- Battle of Almenara: Part of Revolt of the Brotherhoods
| Date | 18 July 1521 |
| Location | Almenara, Castellón, Kingdom of Valencia (Spain) |
| Result | Royalist victory |

Belligerents
- Agermanados: Royalists

Commanders and leaders
- Jaume Ros: Alfonso de Aragón y Portugal

Strength
- ± 6,000 infantrymen: less

Casualties and losses
- ± 2,000: Unknown

= Battle of Almenara (1521) =

The Battle of Almenara was fought between the Agermanados (northern front) and the troops of Viceroy Diego Hurtado de Mendoza, on 18 July 1521, at Almenara (La Plana).

==The Battle==
In the summer of 1521, Royalist troops, under command of the Duke of Segorbe, Alfonso de Aragón y Portugal, advanced into rebel-held territory. His army included not only Castilian infantry, but also Moorish soldiers, Catalan mercenaries and an important detachment of cavalry. The Agermanados army, commanded by Jaume Ros, lacked military training and possessed hardly any cavalry.

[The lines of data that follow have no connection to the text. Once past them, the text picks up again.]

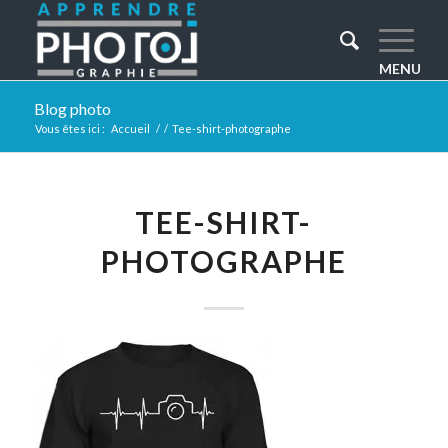
Blog photo
Vous êtes ici :
Accueil
/
/
Tee-shirt-photographe
TEE-SHIRT-
PHOTOGRAPHE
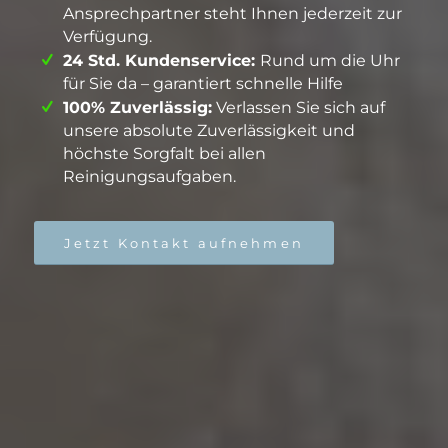
Ansprechpartner steht Ihnen jederzeit zur
Verfügung.
24 Std. Kundenservice:
Rund um die Uhr
für Sie da – garantiert schnelle Hilfe
100% Zuverlässig:
Verlassen Sie sich auf
unsere absolute Zuverlässigkeit und
höchste Sorgfalt bei allen
Reinigungsaufgaben.
Jetzt Kontakt aufnehmen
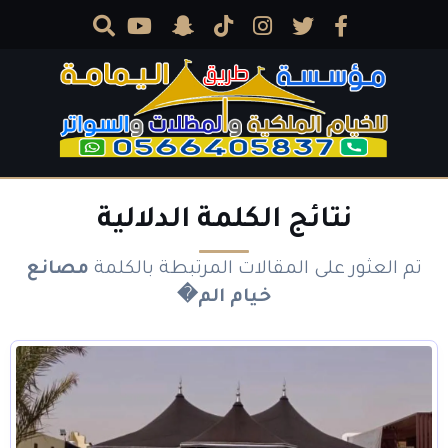
نتائج الكلمة الدلالية
تم العثور على المقالات المرتبطة بالكلمة
مصانع
خيام الم�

In a scorching heat, the Moorish troops attacked and intense fighting ensued, with neither side showing mercy. After three hours, the Catalan forces, which until then had remained in the rear, launched their attack led by Mossen Oliver. The Agermanados, greatly weakened by their encounter with the Moors, thirst, and exhaustion, retreated to a position where they were routed by the Duke's cavalry and the Catalans. No mercy was shown and many rebels were slaughtered.

The Battle of Almenara was the first defeat for the Agermanados on the northern front.
Over 2,000 men died in the course of the battle.

The royalist forces occupied the area around Castellón de la Plana, making it their base of operations against La Plana and Onda.